Kolluk kuvvetlerine soruşturma talebi
Yasal bir hükmün uygulanması talebini içerir bir taleple yürüyüş gerçekleştiren ve Anayasal hakkın kullanımında ısrar eden milletvekillerinin, kolluk kuvvetleri tarafından keyfi, orantısız ve kötü müdahalelere maruz kaldığını vurgulayan Zeytun, “İnsan hakları savunucuları olarak bizler, bu hukuka aykırı ve keyfi uygulamaların Türkiye’nin ulusal ve taraf olduğu uluslararası sözleşmelere aykırı olduğunu belirtmekle birlikte bu eylemleri yapan kamu görevlileri hakkında soruşturma başlatılması gerektiğini hatırlatmak istiyoruz. Hakeza İçişleri Bakanlığının açıkladığı verilere göre 15 Şubat öncesi 735 kişi gözaltına alınmıştır. Kolluğa tanınan geniş yetkilerle artık şüphe dahi olmaksızın önleme göz altıların yaşandığı, ceza mevzuatının kollukça keyfi bir şekilde kullanıldığı bir ülke haline gelmiştir” diye konuştu.

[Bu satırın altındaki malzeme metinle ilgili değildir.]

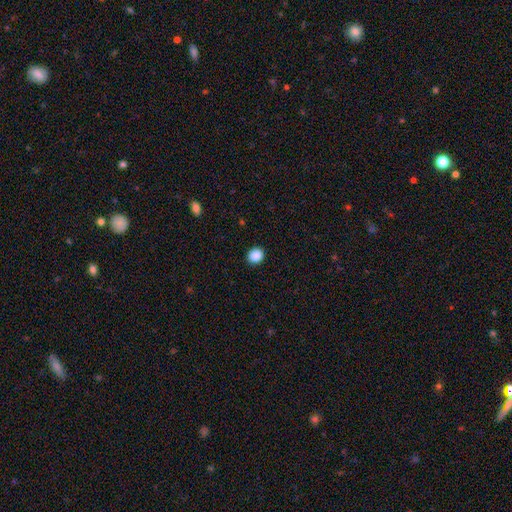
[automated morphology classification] Q: Smooth or featured?
A: smooth (88%); runner-up: star or artifact (9%)
Q: How rounded?
A: round (74%); runner-up: in between (25%)
Q: Merging?
A: none (92%); runner-up: minor disturbance (6%)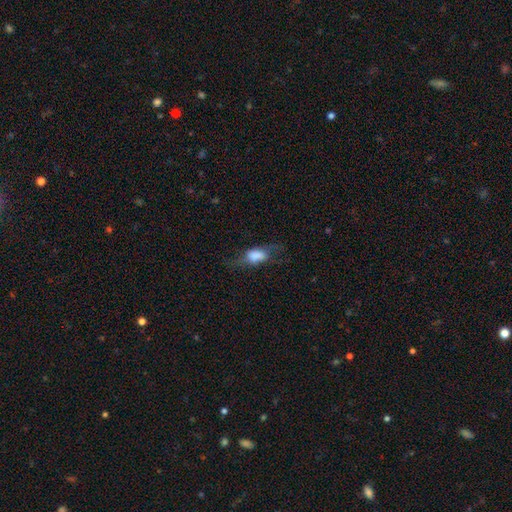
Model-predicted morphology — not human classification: Smooth or featured: smooth — 63% (featured or disk — 28%)
How rounded: in between — 77% (cigar-shaped — 14%)
Merging: none — 48% (major disturbance — 26%)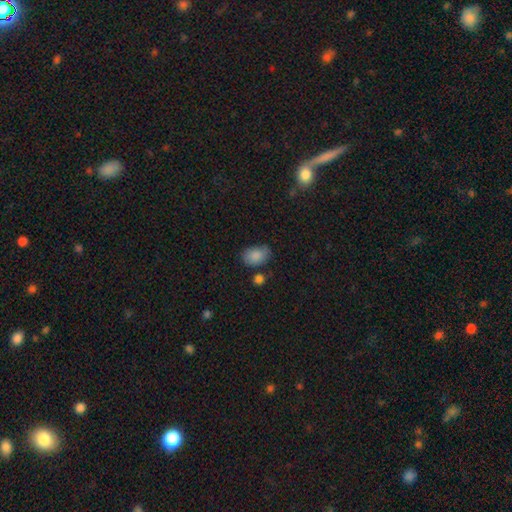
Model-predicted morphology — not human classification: A smooth galaxy with no disk features (85%) that is in between round and cigar-shaped (82%).

Vote fractions:
- Smooth or featured? smooth: 85% / star or artifact: 8% / featured or disk: 7%
- How rounded? in between: 82% / round: 17% / cigar-shaped: 1%
- Merging? none: 62% / minor disturbance: 26% / merger: 7% / major disturbance: 6%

Zeytun, güvenlikçi politika ve uygulamalarıyla Kürt sorunu başta olmak üzere tüm toplumsal sorunların çözülemeyeceğini, toplumsal barışın da ancak temel hak ve özgürlüklerin teminat altına alındığı demokratik hukuk devleti uygulamalarıyla çözülebileceğini söyledi. Keyfi yasaklama kararının birey ve toplumun toplantı, gösteri ve yürüyüş hakkına açık bir saldırı niteliğinde olduğunu sözlerine ekleyen Zeytun, toplumun ve milletvekillerinin bu denli baskı altına alınmasını kabul etmeyeceklerini ifade etti.